Samstag, 23. Juli 2011

Vom Schlecken und Lutschen - Geschichten aus dem Leben einer Eisverkäuferin - 5

Teil 5 - Echte Arbeit.
Heute mal ernst.

Manch einer scheint zu glauben, dass unser Job garkeine richtige Arbeit ist. Oft sehe ich in den Blicken der KundInnen diese dekadente Herablassung, die du nur in den Augen von Menschen siehst, die meinen, ihr Beruf macht sie zu etwas besserem. Und wie oft hört man das Wörtchen "nur", im Zusammen hang mit Eis verkaufen. "Na, aber du bist doch nur eine Eisverkäuferin". Naja, ein gewisses nur hat es in meinem Falle natürlich schon, da ich am Ende der Saison weg bin, und dennoch: Ich habe schon den einen oder anderen Job ausprobiert, und mein jetziger steht den anderen in nichts nach (sieht man vom Geld mal ab ;)).
Wir arbeiten hart: Körperlich ist dieser Job eine echte Herausforderung, noch immer bin ich nach einem langen Tag platt wie eine Flunder, die Füße tun weh, die Knie werden steif, das rechte Handgelenk wird dick und wenn ich einmal sitze, stehe ich vorerst nicht wieder auf.
Wir arbeiten mit dem Kopf: Das mag ganz banal scheinen, aber merk dir erstmal vier verschiedene Bestellungen, führe sie richtig aus, addiere dabei im Kopf schonmal den Preis, nimm nebenher Rücksicht auf deine KollegInnen und kompensiere irgendwie die Grobheit der KundInnen... das ist anstrengender, als man meinen sollte.
Und nicht zuletzt ist unser Job regelrecht pädagogisch, Eis verkaufen fordert eine große soziale kompetenz und emotionale Belastbarkeit, denn man ist hoffnungslos den schlechten Manieren, der üblen Laune und dem arroganten Spott unzähliger Schwachköpfe ausgesetzt.
Unser Job mag manch einem minderwertig erscheinen, weil wir nur ein paar Pfennige verdienen, weil wir bei der Einstellung nicht gefragt werden, welchen Schulabschluss wir haben, welche Sprachen wir sprechen, oder wie alt wir sind, wir bekommen einfach eine Schürze umgebunden und werden ins Geschehen geschubst, und dennoch, wir machen echte Arbeit, Arbeit, die ich 3/4 unserer Kundschaft nicht zutrauen würde.
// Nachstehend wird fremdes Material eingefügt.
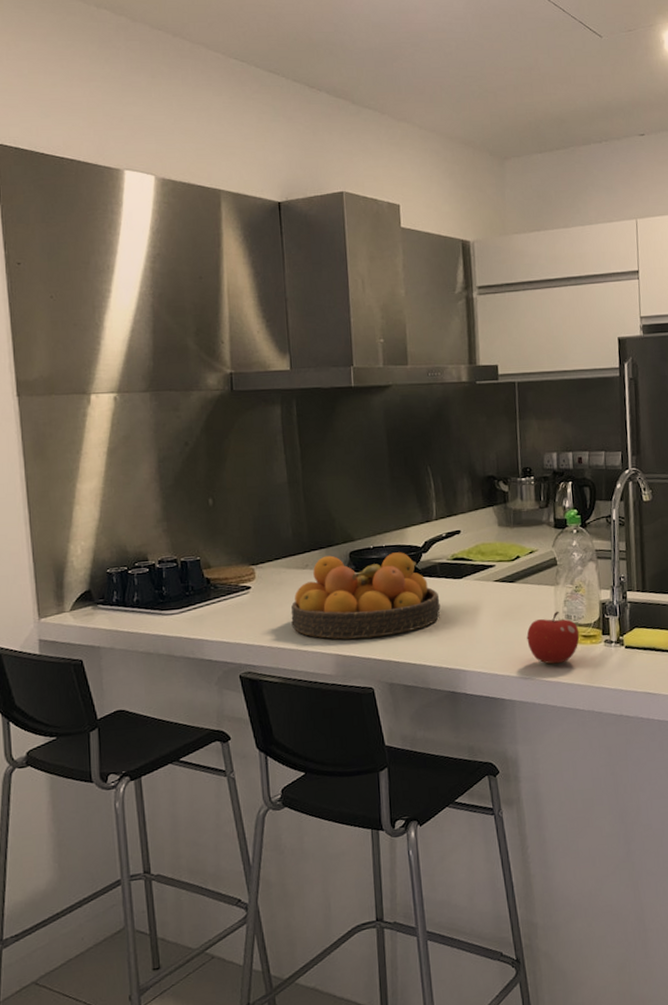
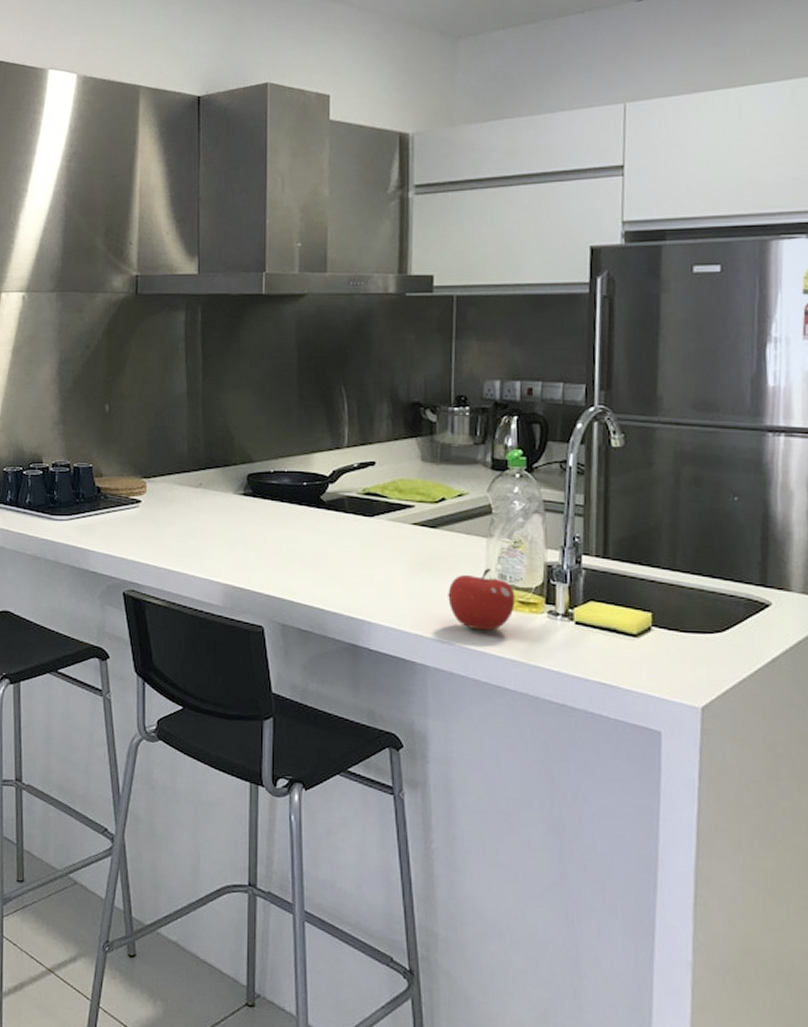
fruit bowl: present [291,552,441,640] -> none [180,476,346,571]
Manchmal bin ich richtig genervt von der allgemeinen deutschen Einstellung zu Arbeit. Ein Job scheint besser zu sein, je weniger Menschen die Chance haben, ihn zu bekommen, je mehr (oft schwachsinnige) Voraussetzungen erfüllt sein müssen, um auch nur zum Vorstellungsgespräch geladen zu werden, je mehr am Ende des Monats auf deinem Konto ist, oder je besser du zur Arbeit gekleidet sein musst.
Ich sage: Die Frauen und Männer in Schürzen, in Kitteln, in schlichter Kleidung und in Lumpen, das sind die Heldinnen und Helden unserer Nation!